Assigned task: The reply has to be a number alone, equal to how many lines in the entries below hold the string "self".

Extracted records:
--------------------------------

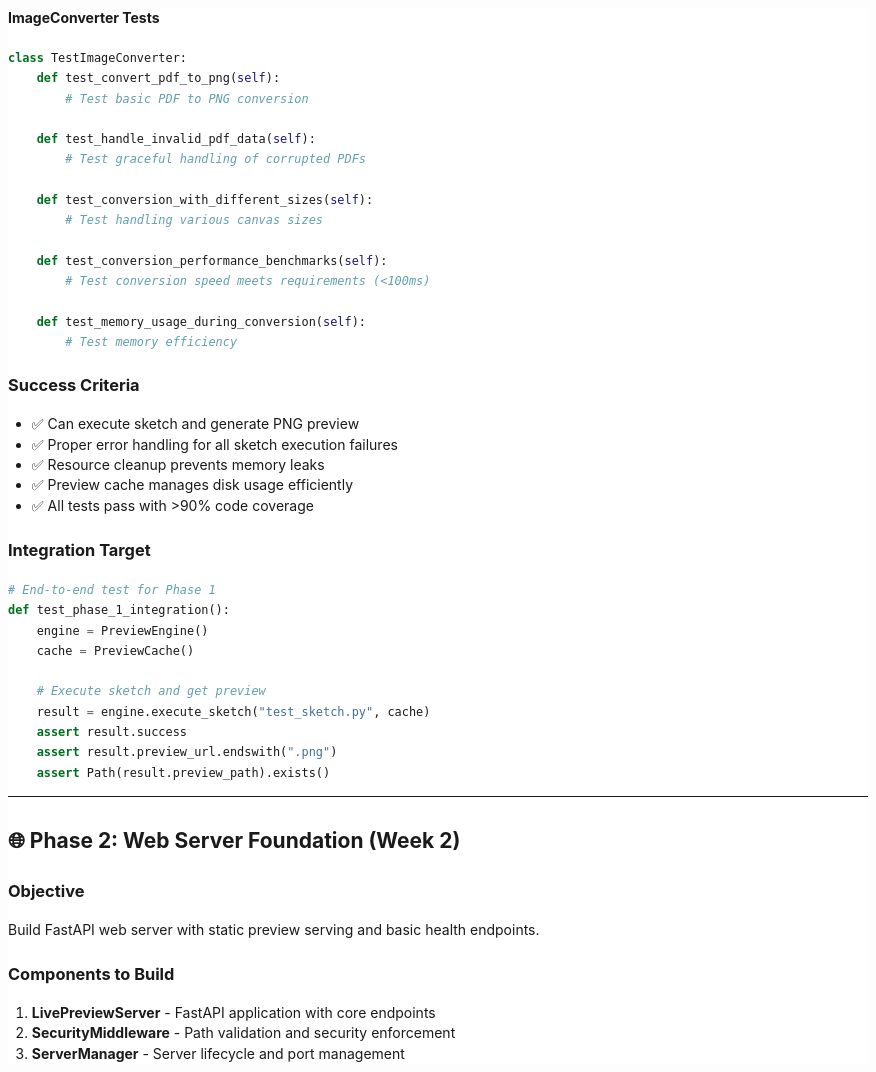#### ImageConverter Tests
```python
class TestImageConverter:
    def test_convert_pdf_to_png(self):
        # Test basic PDF to PNG conversion

    def test_handle_invalid_pdf_data(self):
        # Test graceful handling of corrupted PDFs

    def test_conversion_with_different_sizes(self):
        # Test handling various canvas sizes

    def test_conversion_performance_benchmarks(self):
        # Test conversion speed meets requirements (<100ms)

    def test_memory_usage_during_conversion(self):
        # Test memory efficiency
```

### Success Criteria
- ✅ Can execute sketch and generate PNG preview
- ✅ Proper error handling for all sketch execution failures
- ✅ Resource cleanup prevents memory leaks
- ✅ Preview cache manages disk usage efficiently
- ✅ All tests pass with >90% code coverage

### Integration Target
```python
# End-to-end test for Phase 1
def test_phase_1_integration():
    engine = PreviewEngine()
    cache = PreviewCache()

    # Execute sketch and get preview
    result = engine.execute_sketch("test_sketch.py", cache)
    assert result.success
    assert result.preview_url.endswith(".png")
    assert Path(result.preview_path).exists()
```

---

## 🌐 Phase 2: Web Server Foundation (Week 2)

### Objective
Build FastAPI web server with static preview serving and basic health endpoints.

### Components to Build
1. **LivePreviewServer** - FastAPI application with core endpoints
2. **SecurityMiddleware** - Path validation and security enforcement
3. **ServerManager** - Server lifecycle and port management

--------------------------------

Response to this task: 5